The key to the sollution is indeed not to reverse
calculate what a deformer node does but to derive what a deformer node does through testing with a 1/x increment on the envelope.
Though less elegant, it's is more likely to work for any deformer (also third party deformer nodes) whether it's linear (blendShape, FFD, ...) or non-linear (skinclusters, twist, bend, ...) and even with linear nodes made non linear (eg a skinned FFD deforming the object)
The driver isn't really the issue (a user can drive the resulting shape with anything he chooses). The problem lies in calculating the right delta's at the chosen position in the deformer chain.

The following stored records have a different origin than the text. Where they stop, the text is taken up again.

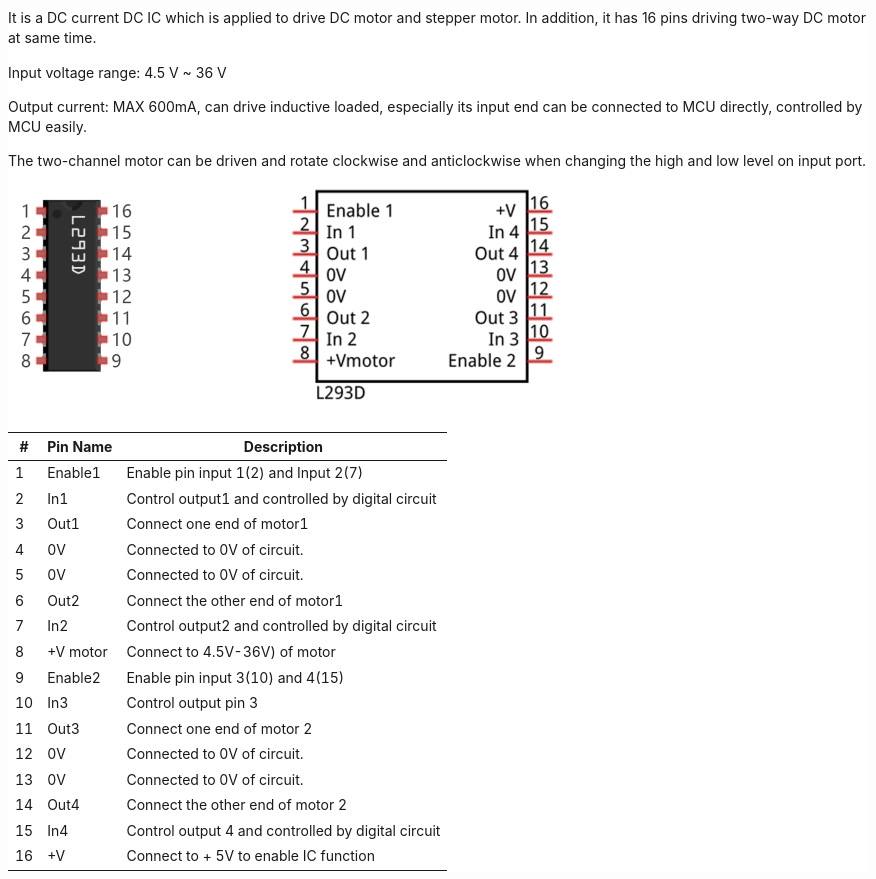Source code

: It is a DC current DC IC which is applied to drive DC motor and stepper motor. In addition, it has 16 pins driving two-way DC motor at same time.

Input voltage range: 4.5 V \~ 36 V

Output current: MAX 600mA, can drive inductive loaded, especially its input end can be connected to MCU directly, controlled by MCU easily.

The two-channel motor can be driven and rotate clockwise and anticlockwise when changing the high and low level on input port.

![](./media/2e5e0bd5b4577ac159d0568404dc21b5-1697687663719-103.png)

| \# | Pin Name | Description                                         |
|----|----------|-----------------------------------------------------|
| 1  | Enable1  | Enable pin input 1(2) and Input 2(7)                |
| 2  | In1      | Control output1 and controlled  by digital circuit  |
| 3  | Out1     | Connect one end of motor1                           |
| 4  | 0V       | Connected to 0V of circuit.                         |
| 5  | 0V       | Connected to 0V of circuit.                         |
| 6  | Out2     | Connect the other end of motor1                     |
| 7  | In2      | Control output2 and controlled  by digital circuit  |
| 8  | +V motor | Connect to 4.5V-36V) of motor                       |
| 9  | Enable2  | Enable pin input 3(10) and 4(15)                    |
| 10 | In3      | Control output pin 3                                |
| 11 | Out3     | Connect one end of motor 2                          |
| 12 | 0V       | Connected to 0V of circuit.                         |
| 13 | 0V       | Connected to 0V of circuit.                         |
| 14 | Out4     | Connect the other end of motor 2                    |
| 15 | In4      | Control output 4 and controlled by  digital circuit |
| 16 | +V       | Connect to + 5V to enable IC function               |
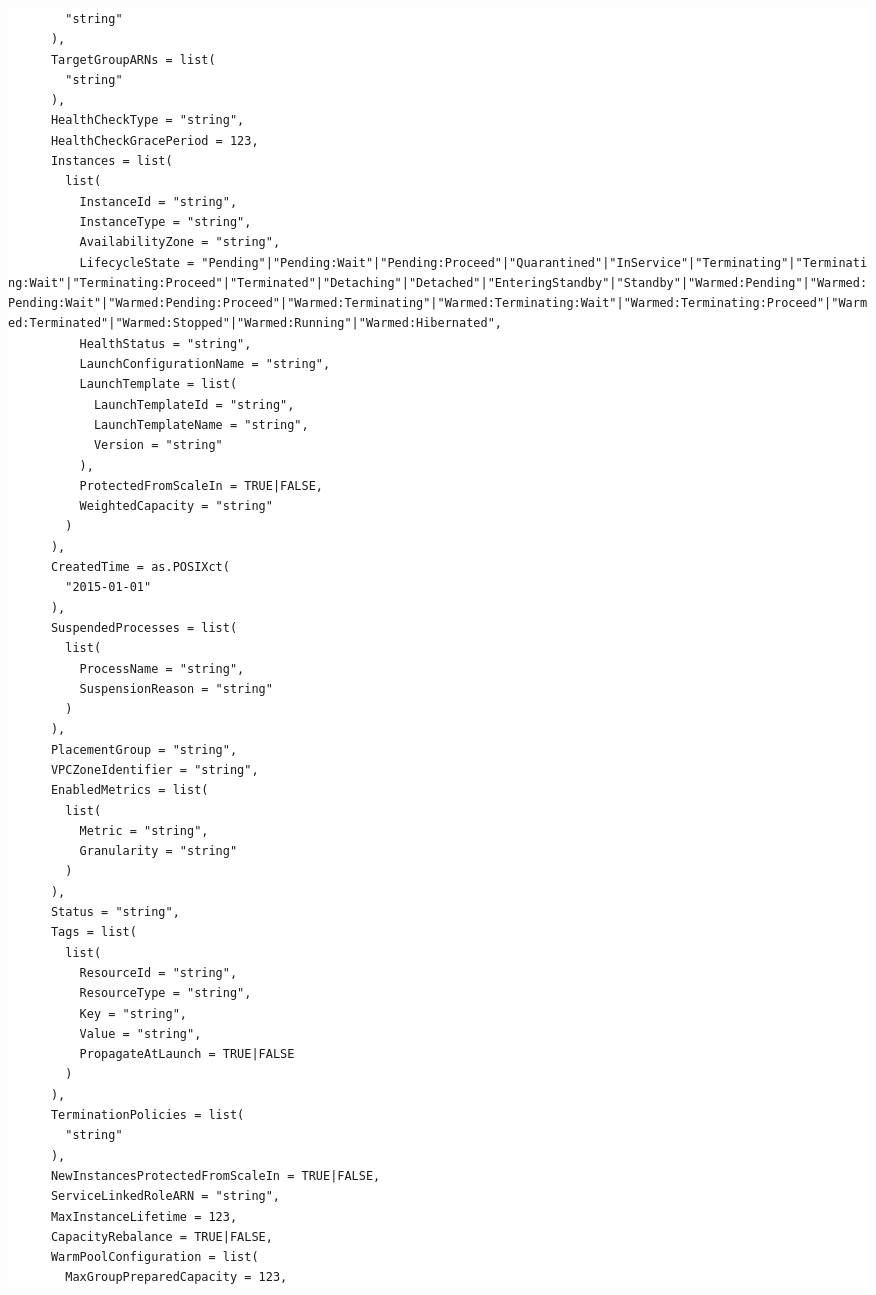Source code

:             "string"
          ),
          TargetGroupARNs = list(
            "string"
          ),
          HealthCheckType = "string",
          HealthCheckGracePeriod = 123,
          Instances = list(
            list(
              InstanceId = "string",
              InstanceType = "string",
              AvailabilityZone = "string",
              LifecycleState = "Pending"|"Pending:Wait"|"Pending:Proceed"|"Quarantined"|"InService"|"Terminating"|"Terminating:Wait"|"Terminating:Proceed"|"Terminated"|"Detaching"|"Detached"|"EnteringStandby"|"Standby"|"Warmed:Pending"|"Warmed:Pending:Wait"|"Warmed:Pending:Proceed"|"Warmed:Terminating"|"Warmed:Terminating:Wait"|"Warmed:Terminating:Proceed"|"Warmed:Terminated"|"Warmed:Stopped"|"Warmed:Running"|"Warmed:Hibernated",
              HealthStatus = "string",
              LaunchConfigurationName = "string",
              LaunchTemplate = list(
                LaunchTemplateId = "string",
                LaunchTemplateName = "string",
                Version = "string"
              ),
              ProtectedFromScaleIn = TRUE|FALSE,
              WeightedCapacity = "string"
            )
          ),
          CreatedTime = as.POSIXct(
            "2015-01-01"
          ),
          SuspendedProcesses = list(
            list(
              ProcessName = "string",
              SuspensionReason = "string"
            )
          ),
          PlacementGroup = "string",
          VPCZoneIdentifier = "string",
          EnabledMetrics = list(
            list(
              Metric = "string",
              Granularity = "string"
            )
          ),
          Status = "string",
          Tags = list(
            list(
              ResourceId = "string",
              ResourceType = "string",
              Key = "string",
              Value = "string",
              PropagateAtLaunch = TRUE|FALSE
            )
          ),
          TerminationPolicies = list(
            "string"
          ),
          NewInstancesProtectedFromScaleIn = TRUE|FALSE,
          ServiceLinkedRoleARN = "string",
          MaxInstanceLifetime = 123,
          CapacityRebalance = TRUE|FALSE,
          WarmPoolConfiguration = list(
            MaxGroupPreparedCapacity = 123,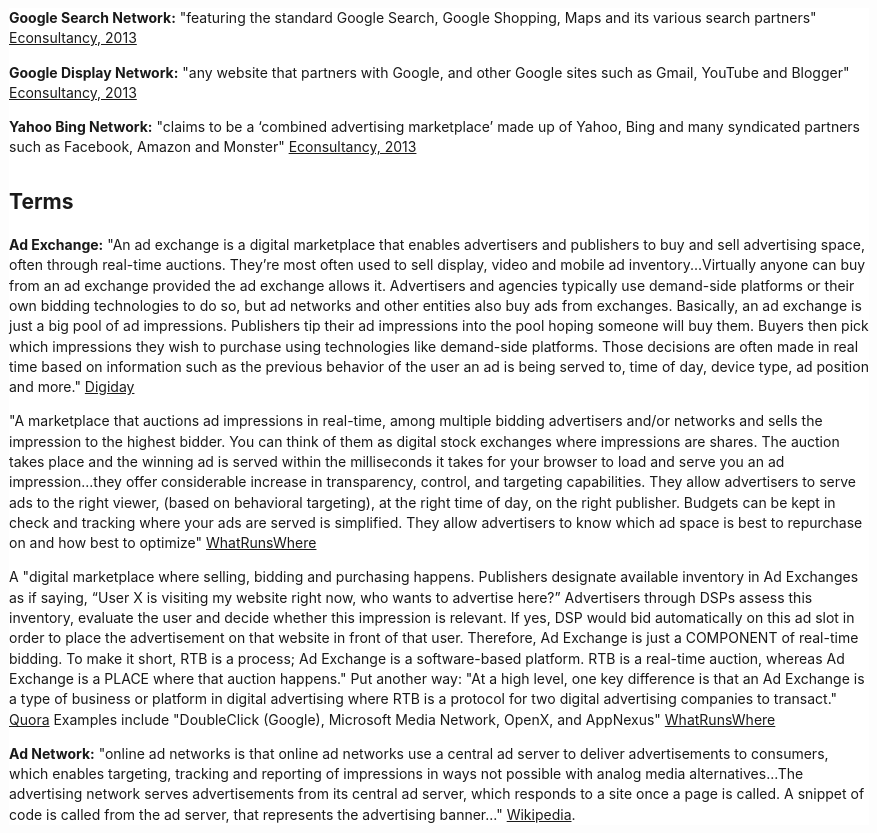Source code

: **Google Search Network:** "featuring the standard Google Search, Google Shopping, Maps and its various search partners" [Econsultancy, 2013](https://econsultancy.com/blog/63783-what-is-paid-search-ppc-and-why-do-you-need-it)    

**Google Display Network:** "any website that partners with Google, and other Google sites such as Gmail, YouTube and Blogger" [Econsultancy, 2013](https://econsultancy.com/blog/63783-what-is-paid-search-ppc-and-why-do-you-need-it)    

**Yahoo Bing Network:** "claims to be a ‘combined advertising marketplace’ made up of Yahoo, Bing and many syndicated partners such as Facebook, Amazon and Monster" [Econsultancy, 2013](https://econsultancy.com/blog/63783-what-is-paid-search-ppc-and-why-do-you-need-it) 


## Terms

**Ad Exchange:** "An ad exchange is a digital marketplace that enables advertisers and publishers to buy and sell advertising space, often through real-time auctions. They’re most often used to sell display, video and mobile ad inventory...Virtually anyone can buy from an ad exchange provided the ad exchange allows it. Advertisers and agencies typically use demand-side platforms or their own bidding technologies to do so, but ad networks and other entities also buy ads from exchanges. Basically, an ad exchange is just a big pool of ad impressions. Publishers tip their ad impressions into the pool hoping someone will buy them. Buyers then pick which impressions they wish to purchase using technologies like demand-side platforms. Those decisions are often made in real time based on information such as the previous behavior of the user an ad is being served to, time of day, device type, ad position and more." [Digiday](https://digiday.com/media/what-is-an-ad-exchange)

"A marketplace that auctions ad impressions in real-time, among multiple bidding advertisers and/or networks and sells the impression to the highest bidder. You can think of them as digital stock exchanges where impressions are shares. The auction takes place and the winning ad is served within the milliseconds it takes for your browser to load and serve you an ad impression...they offer considerable increase in transparency, control, and targeting capabilities. They allow advertisers to serve ads to the right viewer, (based on behavioral targeting), at the right time of day, on the right publisher. Budgets can be kept in check and tracking where your ads are served is simplified. They allow advertisers to know which ad space is best to repurchase on and how best to optimize" [WhatRunsWhere](http://blog.whatrunswhere.com/media-buying-101-ad-networks-ad-exchanges)

A "digital marketplace where selling, bidding and purchasing happens. Publishers designate available inventory in Ad Exchanges as if saying, “User X is visiting my website right now, who wants to advertise here?” Advertisers through DSPs assess this inventory, evaluate the user and decide whether this impression is relevant. If yes, DSP would bid automatically on this ad slot in order to place the advertisement on that website in front of that user.  Therefore, Ad Exchange is just a COMPONENT of real-time bidding. To make it short, RTB is a process; Ad Exchange is a software-based platform. RTB is a real-time auction, whereas Ad Exchange is a PLACE where that auction happens." Put another way: "At a high level, one key difference is that an Ad Exchange is a type of business or platform in digital advertising where RTB is a protocol for two digital advertising companies to transact." [Quora](https://www.quora.com/What-is-the-Difference-between-an-Ad-Exchange-and-RTB)  Examples include "DoubleClick (Google), Microsoft Media Network, OpenX, and AppNexus" [WhatRunsWhere](http://blog.whatrunswhere.com/media-buying-101-ad-networks-ad-exchanges)

**Ad Network:** "online ad networks is that online ad networks use a central ad server to deliver advertisements to consumers, which enables targeting, tracking and reporting of impressions in ways not possible with analog media alternatives...The advertising network serves advertisements from its central ad server, which responds to a site once a page is called. A snippet of code is called from the ad server, that represents the advertising banner..." [Wikipedia](https://en.wikipedia.org/wiki/Advertising_network).  
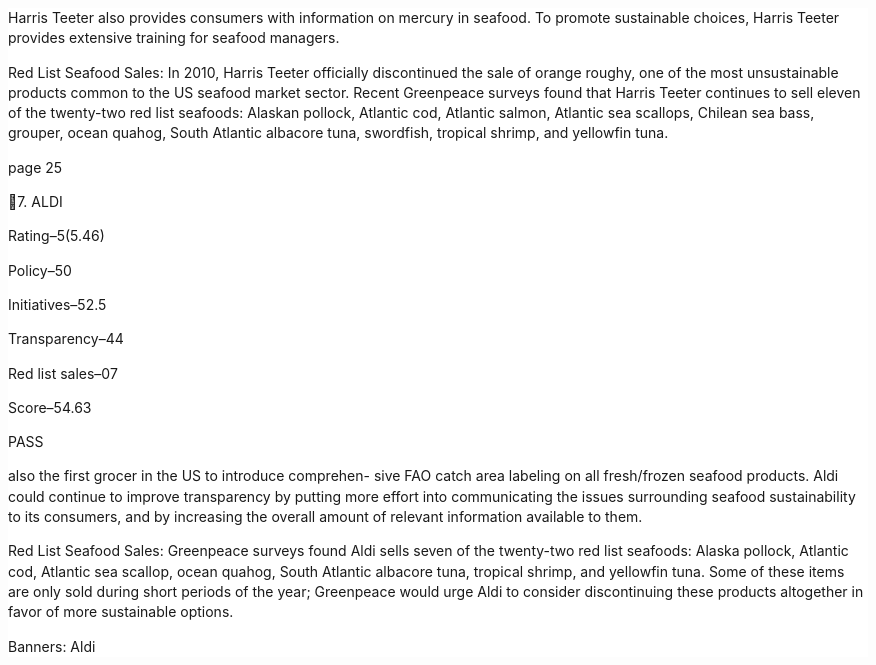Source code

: Harris Teeter also provides consumers
with information on mercury in seafood.
To promote sustainable choices, Harris
Teeter provides extensive training for
seafood managers.

Red List Seafood Sales: In 2010,
Harris Teeter officially discontinued the
sale of orange roughy, one of the most
unsustainable products common to
the US seafood market sector. Recent
Greenpeace surveys found that Harris
Teeter continues to sell eleven of the
twenty-two red list seafoods: Alaskan
pollock, Atlantic cod, Atlantic salmon,
Atlantic sea scallops, Chilean sea bass,
grouper, ocean quahog, South Atlantic
albacore tuna, swordfish, tropical
shrimp, and yellowfin tuna.

page 25

7. ALDI

Rating–5(5.46)

Policy–50

Initiatives–52.5

Transparency–44

Red list sales–07

Score–54.63

PASS

also the first grocer in the US to introduce comprehen-
sive FAO catch area labeling on all fresh/frozen seafood
products. Aldi could continue to improve transparency
by putting more effort into communicating the issues
surrounding seafood sustainability to its consumers, and
by increasing the overall amount of relevant information
available to them.

Red List Seafood Sales: Greenpeace surveys found
Aldi sells seven of the twenty-two red list seafoods:
Alaska pollock, Atlantic cod, Atlantic sea scallop, ocean
quahog, South Atlantic albacore tuna, tropical shrimp,
and yellowfin tuna. Some of these items are only sold
during short periods of the year; Greenpeace would
urge Aldi to consider discontinuing these products
altogether in favor of more sustainable options.

Banners: Aldi

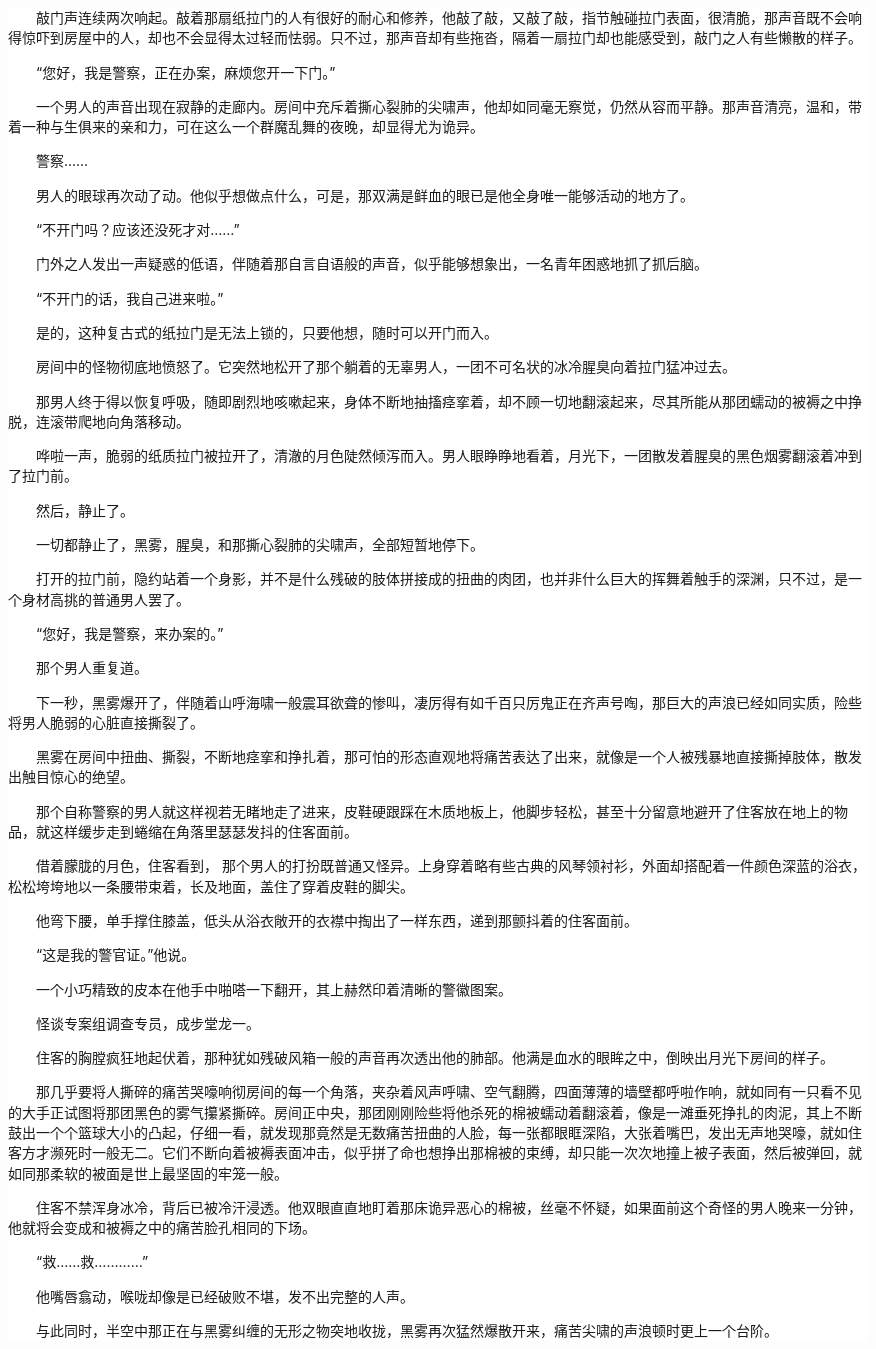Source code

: 　　敲门声连续两次响起。敲着那扇纸拉门的人有很好的耐心和修养，他敲了敲，又敲了敲，指节触碰拉门表面，很清脆，那声音既不会响得惊吓到房屋中的人，却也不会显得太过轻而怯弱。只不过，那声音却有些拖沓，隔着一扇拉门却也能感受到，敲门之人有些懒散的样子。

　　“您好，我是警察，正在办案，麻烦您开一下门。”

　　一个男人的声音出现在寂静的走廊内。房间中充斥着撕心裂肺的尖啸声，他却如同毫无察觉，仍然从容而平静。那声音清亮，温和，带着一种与生俱来的亲和力，可在这么一个群魔乱舞的夜晚，却显得尤为诡异。

　　警察……

　　男人的眼球再次动了动。他似乎想做点什么，可是，那双满是鲜血的眼已是他全身唯一能够活动的地方了。

　　“不开门吗？应该还没死才对……”

　　门外之人发出一声疑惑的低语，伴随着那自言自语般的声音，似乎能够想象出，一名青年困惑地抓了抓后脑。

　　“不开门的话，我自己进来啦。”

　　是的，这种复古式的纸拉门是无法上锁的，只要他想，随时可以开门而入。

　　房间中的怪物彻底地愤怒了。它突然地松开了那个躺着的无辜男人，一团不可名状的冰冷腥臭向着拉门猛冲过去。

　　那男人终于得以恢复呼吸，随即剧烈地咳嗽起来，身体不断地抽搐痉挛着，却不顾一切地翻滚起来，尽其所能从那团蠕动的被褥之中挣脱，连滚带爬地向角落移动。

　　哗啦一声，脆弱的纸质拉门被拉开了，清澈的月色陡然倾泻而入。男人眼睁睁地看着，月光下，一团散发着腥臭的黑色烟雾翻滚着冲到了拉门前。

　　然后，静止了。

　　一切都静止了，黑雾，腥臭，和那撕心裂肺的尖啸声，全部短暂地停下。

　　打开的拉门前，隐约站着一个身影，并不是什么残破的肢体拼接成的扭曲的肉团，也并非什么巨大的挥舞着触手的深渊，只不过，是一个身材高挑的普通男人罢了。

　　“您好，我是警察，来办案的。”

　　那个男人重复道。

　　下一秒，黑雾爆开了，伴随着山呼海啸一般震耳欲聋的惨叫，凄厉得有如千百只厉鬼正在齐声号啕，那巨大的声浪已经如同实质，险些将男人脆弱的心脏直接撕裂了。

　　黑雾在房间中扭曲、撕裂，不断地痉挛和挣扎着，那可怕的形态直观地将痛苦表达了出来，就像是一个人被残暴地直接撕掉肢体，散发出触目惊心的绝望。

　　那个自称警察的男人就这样视若无睹地走了进来，皮鞋硬跟踩在木质地板上，他脚步轻松，甚至十分留意地避开了住客放在地上的物品，就这样缓步走到蜷缩在角落里瑟瑟发抖的住客面前。

　　借着朦胧的月色，住客看到， 那个男人的打扮既普通又怪异。上身穿着略有些古典的风琴领衬衫，外面却搭配着一件颜色深蓝的浴衣，松松垮垮地以一条腰带束着，长及地面，盖住了穿着皮鞋的脚尖。

　　他弯下腰，单手撑住膝盖，低头从浴衣敞开的衣襟中掏出了一样东西，递到那颤抖着的住客面前。

　　“这是我的警官证。”他说。

　　一个小巧精致的皮本在他手中啪嗒一下翻开，其上赫然印着清晰的警徽图案。

　　怪谈专案组调查专员，成步堂龙一。

　　住客的胸膛疯狂地起伏着，那种犹如残破风箱一般的声音再次透出他的肺部。他满是血水的眼眸之中，倒映出月光下房间的样子。

　　那几乎要将人撕碎的痛苦哭嚎响彻房间的每一个角落，夹杂着风声呼啸、空气翻腾，四面薄薄的墙壁都呼啦作响，就如同有一只看不见的大手正试图将那团黑色的雾气攥紧撕碎。房间正中央，那团刚刚险些将他杀死的棉被蠕动着翻滚着，像是一滩垂死挣扎的肉泥，其上不断鼓出一个个篮球大小的凸起，仔细一看，就发现那竟然是无数痛苦扭曲的人脸，每一张都眼眶深陷，大张着嘴巴，发出无声地哭嚎，就如住客方才濒死时一般无二。它们不断向着被褥表面冲击，似乎拼了命也想挣出那棉被的束缚，却只能一次次地撞上被子表面，然后被弹回，就如同那柔软的被面是世上最坚固的牢笼一般。

　　住客不禁浑身冰冷，背后已被冷汗浸透。他双眼直直地盯着那床诡异恶心的棉被，丝毫不怀疑，如果面前这个奇怪的男人晚来一分钟，他就将会变成和被褥之中的痛苦脸孔相同的下场。

　　“救……救…………”

　　他嘴唇翕动，喉咙却像是已经破败不堪，发不出完整的人声。

　　与此同时，半空中那正在与黑雾纠缠的无形之物突地收拢，黑雾再次猛然爆散开来，痛苦尖啸的声浪顿时更上一个台阶。
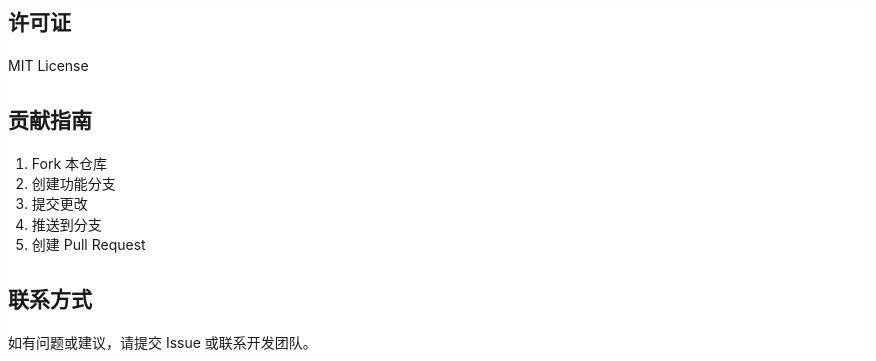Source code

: ## 许可证

MIT License

## 贡献指南

1. Fork 本仓库
2. 创建功能分支
3. 提交更改
4. 推送到分支
5. 创建 Pull Request

## 联系方式

如有问题或建议，请提交 Issue 或联系开发团队。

Deriving might be a slower (more calculus intensive) method, but you are sure you'll come to a
result.
Since we need something that looks good much rather than something mathematically correct, the tool will probably fulfill the task. Accuracy depends on the steps (increment 1/x) and would only take some more time, so it's fine for me.
I agree that maya contains every node you need to solve 97% of the issues, but wouldn't it be nice if AD came up with a nice and elegant sollution for the corrective blendshape problem (cfr sticking a transform on a mesh with 'pointOnPoly' vs 'Rivet')
A node that you can plug anywhere into your deformer chain that calculates deltas at that moment in the chain (between Original(intermediate) / Deformed and Corrected shapes) could be such a 'more elegant' sollution (a bit like XSI).
The result shape is then of course plugged into a blendshape at the place where the tool calculated the delta's...
Unfortunatly, I won't have the time to look further into it in the coming weeks (lot's of work and no holiday for me). I hope you'll keep me updated.